I felt my mom’s hand reach out for mine and grab it, so I looked over at her and saw an expression of fear and some other emotion I couldn’t place, smeared all over her face. My mom’s hand felt smaller than I remembered. I squeezed her hand, then she squeezed my hand back. I’m not sure if either of us knew who was comforting who. Somehow in the last minute, the whole dynamic of our relationship had just shifted again.
“What’s the plan then?” my mom asked, attempting to gather herself back together.
“Well, IVIG is still definitely the best option, but I’m getting all of these records of changing IV fluids, ER trips, and hospitalizations about electrolyte imbalances and V-tach due to low potassium sent over by the nursing home. I need to know what’s going on with that. We can’t do IVIG until I can see that we’ve had a solid six months on a stable amount of IV fluids with stable electrolyte levels and no crazy arrhythmias due to electrolyte imbalances.” Explained Dr. Hurrowitz.
“That was Jillian,” I explained. Jumping in before my mom could shoot at any good guys. “She decided that people with SFN don’t need IV fluids and that I, in particular, didn’t need IV fluids and that I could get all of my fluids via J tube and tried to cut down my IV fluid and replace it with J tube water boluses.

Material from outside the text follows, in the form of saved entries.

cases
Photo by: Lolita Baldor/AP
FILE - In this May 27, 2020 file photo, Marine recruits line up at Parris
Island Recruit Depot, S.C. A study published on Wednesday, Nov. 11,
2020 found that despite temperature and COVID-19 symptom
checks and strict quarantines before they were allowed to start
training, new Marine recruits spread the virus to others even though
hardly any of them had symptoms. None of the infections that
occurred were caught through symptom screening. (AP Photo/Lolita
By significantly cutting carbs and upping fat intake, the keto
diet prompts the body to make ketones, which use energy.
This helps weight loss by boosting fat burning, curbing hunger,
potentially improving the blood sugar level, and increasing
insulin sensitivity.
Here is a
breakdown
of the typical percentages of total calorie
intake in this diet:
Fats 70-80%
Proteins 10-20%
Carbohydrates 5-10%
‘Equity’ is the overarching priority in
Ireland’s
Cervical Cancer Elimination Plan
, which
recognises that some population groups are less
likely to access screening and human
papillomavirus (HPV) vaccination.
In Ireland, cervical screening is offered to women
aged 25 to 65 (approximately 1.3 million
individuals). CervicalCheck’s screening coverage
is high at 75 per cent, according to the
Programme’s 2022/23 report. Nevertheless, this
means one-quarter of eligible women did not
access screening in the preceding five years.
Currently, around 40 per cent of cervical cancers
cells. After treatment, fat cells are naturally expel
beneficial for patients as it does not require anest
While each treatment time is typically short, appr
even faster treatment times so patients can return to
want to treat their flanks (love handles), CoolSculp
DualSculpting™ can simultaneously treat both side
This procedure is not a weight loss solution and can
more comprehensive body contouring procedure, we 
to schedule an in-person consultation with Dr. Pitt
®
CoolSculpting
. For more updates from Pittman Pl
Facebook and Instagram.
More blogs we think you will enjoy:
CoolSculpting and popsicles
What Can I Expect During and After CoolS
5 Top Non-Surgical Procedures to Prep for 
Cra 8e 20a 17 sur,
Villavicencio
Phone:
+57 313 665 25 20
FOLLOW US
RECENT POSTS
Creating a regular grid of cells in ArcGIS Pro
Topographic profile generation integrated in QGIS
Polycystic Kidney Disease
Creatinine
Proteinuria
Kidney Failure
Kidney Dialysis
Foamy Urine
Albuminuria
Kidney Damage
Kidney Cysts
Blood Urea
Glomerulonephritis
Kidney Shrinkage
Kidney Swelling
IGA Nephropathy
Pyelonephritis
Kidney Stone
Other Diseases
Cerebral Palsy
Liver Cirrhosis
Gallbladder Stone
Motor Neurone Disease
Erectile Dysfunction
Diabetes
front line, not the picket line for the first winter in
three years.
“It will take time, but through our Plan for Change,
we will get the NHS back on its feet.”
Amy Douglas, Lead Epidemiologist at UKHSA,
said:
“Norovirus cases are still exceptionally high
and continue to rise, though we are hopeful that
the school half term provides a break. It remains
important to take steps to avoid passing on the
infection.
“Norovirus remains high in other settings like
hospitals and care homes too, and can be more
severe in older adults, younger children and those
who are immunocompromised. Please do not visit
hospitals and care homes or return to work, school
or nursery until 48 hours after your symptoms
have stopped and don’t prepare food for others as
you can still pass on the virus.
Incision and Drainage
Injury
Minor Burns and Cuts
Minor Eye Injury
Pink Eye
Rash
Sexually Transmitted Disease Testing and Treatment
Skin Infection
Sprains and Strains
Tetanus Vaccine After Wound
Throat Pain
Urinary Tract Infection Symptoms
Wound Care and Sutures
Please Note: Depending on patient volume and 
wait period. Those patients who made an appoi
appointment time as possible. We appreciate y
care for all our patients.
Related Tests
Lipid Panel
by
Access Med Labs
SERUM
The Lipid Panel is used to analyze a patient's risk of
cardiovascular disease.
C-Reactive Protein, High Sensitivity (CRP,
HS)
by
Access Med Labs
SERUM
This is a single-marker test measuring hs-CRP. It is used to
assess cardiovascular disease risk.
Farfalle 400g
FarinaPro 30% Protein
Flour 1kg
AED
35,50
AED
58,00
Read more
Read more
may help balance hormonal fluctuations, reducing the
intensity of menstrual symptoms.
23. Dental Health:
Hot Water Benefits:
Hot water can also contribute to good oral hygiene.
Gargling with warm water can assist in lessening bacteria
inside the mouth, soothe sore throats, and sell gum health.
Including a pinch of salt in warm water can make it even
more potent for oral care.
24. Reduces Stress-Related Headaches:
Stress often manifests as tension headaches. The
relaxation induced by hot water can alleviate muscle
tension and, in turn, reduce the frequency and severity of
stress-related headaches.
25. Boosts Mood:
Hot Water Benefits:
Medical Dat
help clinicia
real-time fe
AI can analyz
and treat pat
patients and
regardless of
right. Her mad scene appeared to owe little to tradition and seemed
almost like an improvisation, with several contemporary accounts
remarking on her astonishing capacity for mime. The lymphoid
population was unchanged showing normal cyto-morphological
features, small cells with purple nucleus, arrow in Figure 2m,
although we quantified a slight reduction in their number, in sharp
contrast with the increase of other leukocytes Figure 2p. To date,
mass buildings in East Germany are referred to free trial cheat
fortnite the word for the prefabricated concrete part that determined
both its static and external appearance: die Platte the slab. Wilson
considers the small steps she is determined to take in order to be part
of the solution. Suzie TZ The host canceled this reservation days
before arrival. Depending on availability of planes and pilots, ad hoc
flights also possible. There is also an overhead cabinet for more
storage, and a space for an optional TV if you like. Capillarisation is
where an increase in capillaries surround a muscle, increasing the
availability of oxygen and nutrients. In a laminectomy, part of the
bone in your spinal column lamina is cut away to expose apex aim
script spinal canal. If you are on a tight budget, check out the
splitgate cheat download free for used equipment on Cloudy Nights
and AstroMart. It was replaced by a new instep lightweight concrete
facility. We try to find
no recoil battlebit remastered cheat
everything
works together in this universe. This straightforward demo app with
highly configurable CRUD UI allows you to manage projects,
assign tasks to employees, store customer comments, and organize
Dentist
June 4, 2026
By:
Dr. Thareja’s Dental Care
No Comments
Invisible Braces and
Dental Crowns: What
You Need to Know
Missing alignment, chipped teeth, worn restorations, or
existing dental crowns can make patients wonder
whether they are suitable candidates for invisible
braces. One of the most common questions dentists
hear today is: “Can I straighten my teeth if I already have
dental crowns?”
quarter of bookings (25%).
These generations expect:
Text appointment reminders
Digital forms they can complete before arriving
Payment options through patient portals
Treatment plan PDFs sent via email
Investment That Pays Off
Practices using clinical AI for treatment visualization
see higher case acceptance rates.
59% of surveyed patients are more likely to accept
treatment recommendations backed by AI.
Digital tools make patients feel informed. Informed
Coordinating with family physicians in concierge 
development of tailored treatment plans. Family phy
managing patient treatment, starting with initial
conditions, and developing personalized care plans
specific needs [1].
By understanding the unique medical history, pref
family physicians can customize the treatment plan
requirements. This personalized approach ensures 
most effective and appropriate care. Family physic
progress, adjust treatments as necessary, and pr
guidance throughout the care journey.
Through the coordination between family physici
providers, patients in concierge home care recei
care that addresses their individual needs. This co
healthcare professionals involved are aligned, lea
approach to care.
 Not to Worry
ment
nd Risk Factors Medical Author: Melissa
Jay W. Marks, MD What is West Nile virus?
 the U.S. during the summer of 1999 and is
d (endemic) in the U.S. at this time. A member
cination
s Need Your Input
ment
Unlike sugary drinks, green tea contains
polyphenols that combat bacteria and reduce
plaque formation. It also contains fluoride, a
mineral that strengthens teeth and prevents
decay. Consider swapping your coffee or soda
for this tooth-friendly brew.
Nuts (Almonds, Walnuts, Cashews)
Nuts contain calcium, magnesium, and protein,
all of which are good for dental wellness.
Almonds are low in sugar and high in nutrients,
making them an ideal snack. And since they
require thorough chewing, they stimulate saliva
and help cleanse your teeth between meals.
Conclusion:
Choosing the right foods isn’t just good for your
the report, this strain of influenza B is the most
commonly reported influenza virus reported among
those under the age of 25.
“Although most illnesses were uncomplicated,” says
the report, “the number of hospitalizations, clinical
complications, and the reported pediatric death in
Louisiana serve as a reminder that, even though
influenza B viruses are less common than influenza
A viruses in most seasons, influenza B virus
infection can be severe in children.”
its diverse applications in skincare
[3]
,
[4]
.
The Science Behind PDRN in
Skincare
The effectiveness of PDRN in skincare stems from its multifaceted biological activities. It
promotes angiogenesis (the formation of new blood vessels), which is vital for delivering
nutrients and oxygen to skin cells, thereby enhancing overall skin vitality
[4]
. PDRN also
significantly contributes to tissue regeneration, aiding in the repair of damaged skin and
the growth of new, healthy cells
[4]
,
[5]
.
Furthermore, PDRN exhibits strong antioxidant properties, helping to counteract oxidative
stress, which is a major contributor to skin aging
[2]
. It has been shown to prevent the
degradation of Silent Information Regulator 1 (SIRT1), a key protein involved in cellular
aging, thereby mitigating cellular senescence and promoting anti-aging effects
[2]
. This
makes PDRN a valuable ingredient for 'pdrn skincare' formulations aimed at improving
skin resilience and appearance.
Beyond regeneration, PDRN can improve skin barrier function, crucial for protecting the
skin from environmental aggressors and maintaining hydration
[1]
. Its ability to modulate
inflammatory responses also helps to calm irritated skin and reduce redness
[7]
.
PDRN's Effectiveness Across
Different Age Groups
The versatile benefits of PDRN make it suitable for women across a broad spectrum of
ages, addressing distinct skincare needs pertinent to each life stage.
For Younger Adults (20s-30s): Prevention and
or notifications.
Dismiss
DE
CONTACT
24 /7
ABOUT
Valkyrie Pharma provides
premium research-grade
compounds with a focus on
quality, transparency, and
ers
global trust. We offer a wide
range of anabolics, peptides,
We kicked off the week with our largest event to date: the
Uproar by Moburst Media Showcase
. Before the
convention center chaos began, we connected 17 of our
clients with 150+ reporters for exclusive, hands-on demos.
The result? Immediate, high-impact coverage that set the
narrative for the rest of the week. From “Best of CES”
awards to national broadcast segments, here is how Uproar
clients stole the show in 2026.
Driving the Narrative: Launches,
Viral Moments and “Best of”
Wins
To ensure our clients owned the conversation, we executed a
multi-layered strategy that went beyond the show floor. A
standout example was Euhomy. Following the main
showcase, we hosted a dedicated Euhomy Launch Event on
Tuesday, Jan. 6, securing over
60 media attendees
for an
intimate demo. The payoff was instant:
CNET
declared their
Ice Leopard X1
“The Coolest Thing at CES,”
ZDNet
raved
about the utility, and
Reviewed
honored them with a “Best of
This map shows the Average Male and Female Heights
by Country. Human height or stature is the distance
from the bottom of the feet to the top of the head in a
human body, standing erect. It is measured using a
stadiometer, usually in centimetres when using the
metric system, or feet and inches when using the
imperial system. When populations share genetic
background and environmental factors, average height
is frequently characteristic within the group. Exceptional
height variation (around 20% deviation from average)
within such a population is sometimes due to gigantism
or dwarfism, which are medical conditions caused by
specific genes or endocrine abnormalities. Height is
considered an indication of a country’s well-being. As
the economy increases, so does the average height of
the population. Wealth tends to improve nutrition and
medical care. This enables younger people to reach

That caused major electrolyte imbalances and caused me to go into V-tach.”
“With the autonomic type of SFN you need the IV fluid to survive and the J tube water boluses are obviously, as you guys learned, not going to work. Is this Jillian still your provider?” Dr. Hurrowitz asked me.
“Yes,” I said.
“I will have a word with her then,” he assured me.
“What do we do in the meantime while we’re waiting for the IVIG to become an option?” my mom asked.
“We focus on keeping her stable. We monitor vital signs, manage pain with her liquid Dilaudid through the J tube, Baclofen for muscle spasms, gabapentin for nerve pain, plenty of IV fluids with electrolytes, add in extra IV fluids if her blood pressure drops too low, fludrocortisone twice a day, midodrine three times a day,, Clonidine if her blood pressure goes too high, add in extra Metoprolol if her heart rate spikes too high, frequent EKGs, at least weekly bloodwork, monitor weight, adjust tube feed as needed, use compression clothing, physical therapy, occupational therapy, keep nausea under control with antiemetics and if the under the tongue dissolvable anti-emetics or rectal anti-emetics aren’t working we switch to IV anti-emetics, manage constipation with enemas, suppositories, and laxatives, manage diarrhea with Immodium, monitor for frequent infections, treat infections with IV antibiotics, support breathing with supplemental oxygen, and just keep putting out all the little fires. I want you guys to make sure you follow up with all of the specialists as well, and whatever you do, don’t let Jillian stop those IV fluids again, those are the biggest key factor in her treatment..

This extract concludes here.